Chris Jarrett remembers his first trip to Scotland clearly, although it's now some thirty-five years ago and he hasn't returned until now. The younger brother of leading jazz pianist Keith Jarrett, Chris also plays piano and actually played on occasion during that previous visit.

These weren't concerts, so his Celtic Connections debut this week will also be his official Scottish debut, and they're overshadowed by another experience - picking raspberries in Blairgowrie - that had the same end result, earning money for food.

"I hadn't long moved to Germany at the time and I was teaching English in a school in Oldenburg," says the Pennsylvania- born Jarrett, who wound up in Germany after leaving Oberlin Conservatory mid-course, taking to the road and working on a shrimp boat in Texas and a clothing store office in New York.

"One of my pupils' mothers saw that I didn't have much money and she offered to pay for me to accompany her son on a trip to the UK if I continued teaching him English. We were travelling around and staying in hostels and when this guy refused to make the beds as his share of the chores, I left him on the Isle of Skye and set off alone."

Hitching lifts all around the coast, he played for his supper in a couple of hotels and was directed to the berry fields of Blair, eventually meeting up again with his student in London and returning to Germany.
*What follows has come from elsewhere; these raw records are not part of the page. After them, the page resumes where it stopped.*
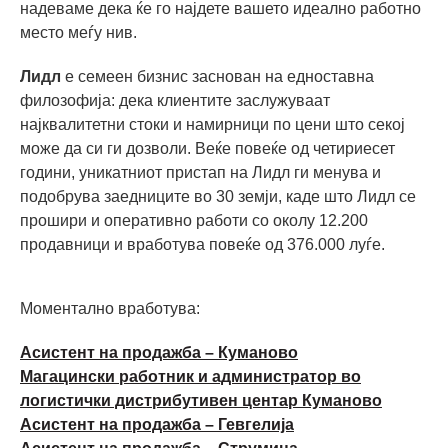
надеваме дека ќе го најдете вашето идеално работно
место меѓу нив.
Лидл
е семеен бизнис заснован на едноставна
филозофија: дека клиентите заслужуваат
најквалитетни стоки и намирници по цени што секој
може да си ги дозволи. Веќе повеќе од четириесет
години, уникатниот пристап на Лидл ги менувa и
подобрувa заедниците во 30 земји, каде што Лидл се
прошири и оперативно работи со околу 12.200
продавници и вработува повеќе од 376.000 луѓе.
Моментално вработува:
Асистент на продажба – Куманово
Магацински работник и администратор во
логистички дистрибутивен центар Куманово
Асистент на продажба – Гевгелија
The experience gave him a fondness for Scottish people and Scottish folk melodies, although he concedes that the latter comes more through hearing Haydn and Beethoven's arrangements of Scots song.
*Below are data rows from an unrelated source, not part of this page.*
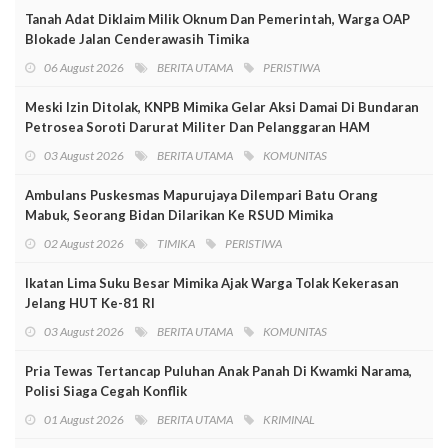
Tanah Adat Diklaim Milik Oknum Dan Pemerintah, Warga OAP
Blokade Jalan Cenderawasih Timika
06 August 2026
BERITA UTAMA
PERISTIWA
Meski Izin Ditolak, KNPB Mimika Gelar Aksi Damai Di Bundaran
Petrosea Soroti Darurat Militer Dan Pelanggaran HAM
03 August 2026
BERITA UTAMA
KOMUNITAS
Ambulans Puskesmas Mapurujaya Dilempari Batu Orang
Mabuk, Seorang Bidan Dilarikan Ke RSUD Mimika
02 August 2026
TIMIKA
PERISTIWA
Ikatan Lima Suku Besar Mimika Ajak Warga Tolak Kekerasan
Jelang HUT Ke-81 RI
03 August 2026
BERITA UTAMA
KOMUNITAS
Pria Tewas Tertancap Puluhan Anak Panah Di Kwamki Narama,
Polisi Siaga Cegah Konflik
01 August 2026
BERITA UTAMA
KRIMINAL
Jarrett could hardly avoid becoming interested in music. The family home in Allentown had a constant musical soundtrack and hearing his now illustrious older brother practising made the piano seem very attractive. There are eleven years between them, so by the time Chris started getting serious about the piano Keith had left home and begun the career that took him through the Charles Lloyd and Miles Davis groups and on into his own work as a group leader and auditorium-filling solo pianist.

Facing problems at home, Chris took his own route. At the age of thirteen he was taken under the wing of the Austrian pianist Vincenz Ruzicka of the respected Dougherty & Ruzicka piano duo. Ruzicka played a major part in Jarrett's classical training and encouraged him to go on to Indiana University and Oberlin, where he found the environment and musical standards disappointing. So he left and went travelling.
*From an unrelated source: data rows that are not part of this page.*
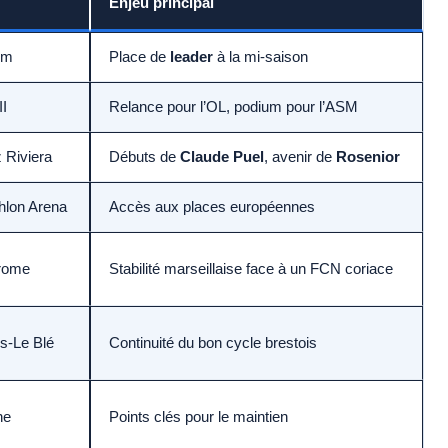
Enjeu principal
um
Place de
leader
à la mi-saison
II
Relance pour l’OL, podium pour l’ASM
z Riviera
Débuts de
Claude Puel
, avenir de
Rosenior
hlon Arena
Accès aux places européennes
rome
Stabilité marseillaise face à un FCN coriace
s-Le Blé
Continuité du bon cycle brestois
ne
Points clés pour le maintien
In Germany, after his Scottish sojourn, he was able to make a new start musically. He took up piano studies again at the University of Oldenburg, eventually taking a teaching post there, and composed piano pieces and a fully-fledged ballet, For Anne Frank, which was premiered in Oldenburg Palace. His first albums, Tanz auf dem Vulkan and Aufruf/Outcry, followed and now becoming established across central and eastern Europe as a solo pianist and composer, he was commissioned to write music for films including Danton, Faust and Battleship Potemkin as well as a symphonic ballet and a choreadrama.

"If you give me a subject I can put it into music," he says, adding that his composer for hire status even found him, an American with little interest in soccer, creating a piece for the World Cup in Germany in 2006. Written for eleven string instruments and portraying the movement across a football field during a match, its humour left the audience of politicians and football administrators bemused, he says, but it was fun for him.

One piece he began in the early 1990s, an opera based on the poet and philosopher John Donne, remains unfinished and it's his ambition eventually to get the time and the offer of a premiere that would allow him to complete it. He'd also like to conduct but says that he realises this ambition to some extent when he plays piano.

"I always have an orchestra in my head when I sit at the keyboard," he says. "So I feel as if I'm conducting by making the piano play the notes I tell it to."

For his Celtic Connections concert, Jarrett is joined by the Italian violinist Luca Ciarla. Any thoughts that this might be a continuation of his ongoing interest in the folk music of Europe and points east, however, are countered by the partnership's pragmatic beginnings.

"Luca contacted me and said he was looking for a pianist," says Jarrett. "He'd taken a look at my stuff and thought we might be compatible. It's that simple. But he was right. My style of piano playing doesn't work with saxophone, could work with clarinet, doesn't work with flute or guitar but does seem to work with brass and strings. So there was no big artistic romance bringing us together but musically it's satisfying for both of us."

Chris Jarrett meets Luca Ciarla at Glasgow Royal Concert Hall's Strathcluyde Suite tonight.